• **Source extract**:
--------------------

Also, the finger in contact with the operation face 14 is also determined from the shape of the contact area of the finger to the operation face 14. For example, if the contact shape is horizontally long, the first sensing unit 110 determines the finger is the thumb, and if the shape is circular or vertically long, the first sensing unit 110 determines that the finger is the index finger or the middle finger. Also, since the contact area is different depending on the contacting finger, the finger may be determined from the size of the contact area sensed by the first sensing unit 110.

(Second Sensing Unit 114)

The second sensing unit 114 senses the movement of the wristband terminal 10. For example, the second sensing unit 114 is capable of sensing the rotational movement of the wristband terminal 10. The second sensing unit 114 is also capable of sensing the rotation direction of the wristband terminal 10 (for example, the direction D1 illustrated in FIG. 3 and the direction D2 illustrated in FIG. 4).
The second sensing unit 114 is configured by an acceleration sensor and a gyro sensor, for example. Thereby, the second sensing unit 114 is also capable of sensing various movement form (gesture, etc) other than the rotational movement of the wristband terminal 10.

(Processing Unit 120)

The processing unit 120 executes the process corresponding to the operation performed on the wristband terminal 10 having the operation face 14. For example, the processing unit 120 acquires the sensing results from the first sensing unit 110 and the second sensing unit 114, and executes the process corresponding to the acquired sensing result of contact or adjacency of the operation body (finger, etc), and the sensing result of the movement of the wristband terminal 10. Thereby, the processes are executable in response to the various operations using contact or adjacency of the finger and the movement of the wristband terminal 10.
The processing unit 120 may execute the display of the display unit 13, in response to the sensing result of contact or adjacency of the operation body and the sensing result of the movement of the wristband terminal 10, as one example of the process. Thereby, the various operations are performable to the display on the display unit 13.

--------------------

• **Material shown**:
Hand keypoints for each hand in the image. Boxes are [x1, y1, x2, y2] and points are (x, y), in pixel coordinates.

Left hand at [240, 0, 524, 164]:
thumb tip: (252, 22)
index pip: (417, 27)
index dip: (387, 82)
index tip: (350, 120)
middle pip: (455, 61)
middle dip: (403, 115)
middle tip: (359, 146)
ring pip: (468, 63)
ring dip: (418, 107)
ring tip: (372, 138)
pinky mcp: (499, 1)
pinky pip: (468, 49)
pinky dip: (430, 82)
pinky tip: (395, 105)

--------------------

• **Task item**: In the wristband terminal description, which finger does the first sensing unit 110 identify when the contact shape is horizontally long?

• **Problem solution**: The thumb.